» **Task requirements**:
1 > In the article on the Internet of Things and brand interaction, what does Sweterlitsch call the big hurdle in designing an Alexa skill for a brand?
2 > List every type of screen that Sweterlitsch names in the article on the Internet of Things and brand interaction.

As the Internet of Things takes communication beyond visual interaction, voice may end up being only one component of that.
The IoT Daily caught up with Haydn Sweterlitsch, global chief creative officer at HackerAgency, who said the Internet of Things is going to fundamentally shift how brands reach consumers.
“Since the advent of digital platforms, we’ve been in an era where visual graphic interaction and design and interaction with a screen has defined the brand interactions,” Sweterlitsch told the IoT Daily.
“Whether the screen was a desktop computer back in the day, or mobile device, smartwatch, tablet or interactive display in a retail setting, it’s always been on the screen.”
“And that’s in part to how we are as human beings; visual things can grab our eyes and grab our attention.”
As more devices become connected and more IoT devices are adopted by consumers, marketers and advertisers will have entirely new forms of communicating that don’t rely on visual design, according to Sweterlitsch.
One of the areas gaining attention recently is voice interaction through a connected device like Amazon’s Echo, which enables consumers to control their devices and access services all through speaking to, and with, the device.
This new capability and consumer behavior brings with it a need for those conversational experiences to be designed.
Wearables are also another area of the Internet of Things that brands are already leveraging, mostly in the form of using the data from them to help better target marketing and advertising initiatives.
Connected lights are making their ways into homes as well as retail.
For example, smart LED lights from Philips Lighting are being used to communicate with consumers’ smartphones in stores. The Visible Light Communication capabilities in the lights enable marketers to precisely locate consumers and send them messaging and promotions on an individual level, in real time.
Sweterlitsch, who recently opened the MediaPost IoT Marketing forum with a presentation about the future of IoT advertising, said that while different IoT devices can drive new opportunities on their own, marketers and advertisers should use them together to create more immersive and more lasting brand experiences.
“As we get out of this era of purely visual design, we're going to be designing for not just the eyes, but also for the ears, for the touch haptics,” he told the Daily.
“It’s not just conversational design and it’s not just voice interaction. It’s also sensory design and sound design.”
Sweterlitsch said sound design is going to play a huge role in shaping consumer experiences, pointing to some projects currently in the works for a client.
“There’s going to be some very interesting sound design and sound interaction in the telecom world with wireless devices and with people’s mobile device experiences. That’s going to be happening by the end of the year.”
Designing for voice for some brands can be challenging because the conversational element is speaking on behalf of the brand. Sweterlitsch said his team is currently working through this challenge while designing an Amazon Alexa skill (the component that enables conversational experiences) for a client with a very specific brand voice.
“The coding is not the difficult part. The difficult part is scripting Alexa to be able to communicate the way the brand would,” Sweterlitsch said.
“The big hurdle is getting the voice of Alexa to be in tune with the voice of the brand.”
While the Internet of Things brings a new set of opportunities for marketers and advertisers to interact with consumers, those opportunities might not always be welcomed on the consumer side.
Sweterlitsch said brands are going to have to find what level of interaction customers want to have with them.
“When I can sell you pizza through your lightbulbs, it doesn’t mean I should.”

[Dataset records]
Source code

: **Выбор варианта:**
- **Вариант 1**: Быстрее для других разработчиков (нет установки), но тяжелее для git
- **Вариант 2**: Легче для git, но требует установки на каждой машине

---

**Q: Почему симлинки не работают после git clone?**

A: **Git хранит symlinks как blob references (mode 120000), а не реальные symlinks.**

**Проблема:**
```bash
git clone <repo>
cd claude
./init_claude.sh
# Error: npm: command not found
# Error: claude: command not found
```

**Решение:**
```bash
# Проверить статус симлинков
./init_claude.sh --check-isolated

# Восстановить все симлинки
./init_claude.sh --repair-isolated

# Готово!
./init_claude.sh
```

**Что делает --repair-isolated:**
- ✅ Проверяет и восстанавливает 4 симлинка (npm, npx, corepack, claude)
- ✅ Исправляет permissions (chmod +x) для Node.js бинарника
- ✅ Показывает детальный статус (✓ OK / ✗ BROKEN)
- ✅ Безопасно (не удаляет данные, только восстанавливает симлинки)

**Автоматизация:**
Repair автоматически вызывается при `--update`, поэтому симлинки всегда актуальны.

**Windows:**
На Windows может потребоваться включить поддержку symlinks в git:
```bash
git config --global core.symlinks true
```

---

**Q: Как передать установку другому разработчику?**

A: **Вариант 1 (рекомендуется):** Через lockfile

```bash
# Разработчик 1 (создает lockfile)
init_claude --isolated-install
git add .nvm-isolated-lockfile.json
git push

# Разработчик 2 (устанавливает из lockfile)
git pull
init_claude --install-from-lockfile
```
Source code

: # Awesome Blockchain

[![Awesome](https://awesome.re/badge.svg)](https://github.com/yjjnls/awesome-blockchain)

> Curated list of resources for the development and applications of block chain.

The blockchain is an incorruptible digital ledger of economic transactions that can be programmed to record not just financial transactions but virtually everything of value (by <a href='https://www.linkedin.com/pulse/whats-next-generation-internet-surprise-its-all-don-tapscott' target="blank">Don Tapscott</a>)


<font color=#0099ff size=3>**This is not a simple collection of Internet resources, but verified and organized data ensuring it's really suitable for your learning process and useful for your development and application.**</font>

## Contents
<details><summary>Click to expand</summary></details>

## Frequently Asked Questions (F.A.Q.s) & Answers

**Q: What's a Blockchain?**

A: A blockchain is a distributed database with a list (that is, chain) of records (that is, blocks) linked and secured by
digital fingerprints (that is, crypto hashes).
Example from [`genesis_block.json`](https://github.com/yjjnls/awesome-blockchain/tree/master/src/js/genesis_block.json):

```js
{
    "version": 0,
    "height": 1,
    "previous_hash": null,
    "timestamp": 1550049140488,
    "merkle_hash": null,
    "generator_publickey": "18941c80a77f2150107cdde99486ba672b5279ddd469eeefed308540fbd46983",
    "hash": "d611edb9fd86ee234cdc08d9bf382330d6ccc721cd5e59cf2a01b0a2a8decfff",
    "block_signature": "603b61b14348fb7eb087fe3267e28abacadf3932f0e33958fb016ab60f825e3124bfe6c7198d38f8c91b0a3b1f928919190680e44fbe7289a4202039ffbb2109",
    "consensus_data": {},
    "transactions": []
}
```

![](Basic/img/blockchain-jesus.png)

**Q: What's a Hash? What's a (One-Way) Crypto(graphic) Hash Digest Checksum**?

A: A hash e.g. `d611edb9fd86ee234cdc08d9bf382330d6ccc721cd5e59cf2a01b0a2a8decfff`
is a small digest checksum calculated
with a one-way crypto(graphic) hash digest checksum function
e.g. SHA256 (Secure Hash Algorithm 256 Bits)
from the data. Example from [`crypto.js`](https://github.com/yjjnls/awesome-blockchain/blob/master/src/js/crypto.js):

» **Results by task**:
1 > Getting the voice of Alexa to be in tune with the voice of the brand.

2 > Desktop computer, mobile device, smartwatch, tablet, interactive display in a retail setting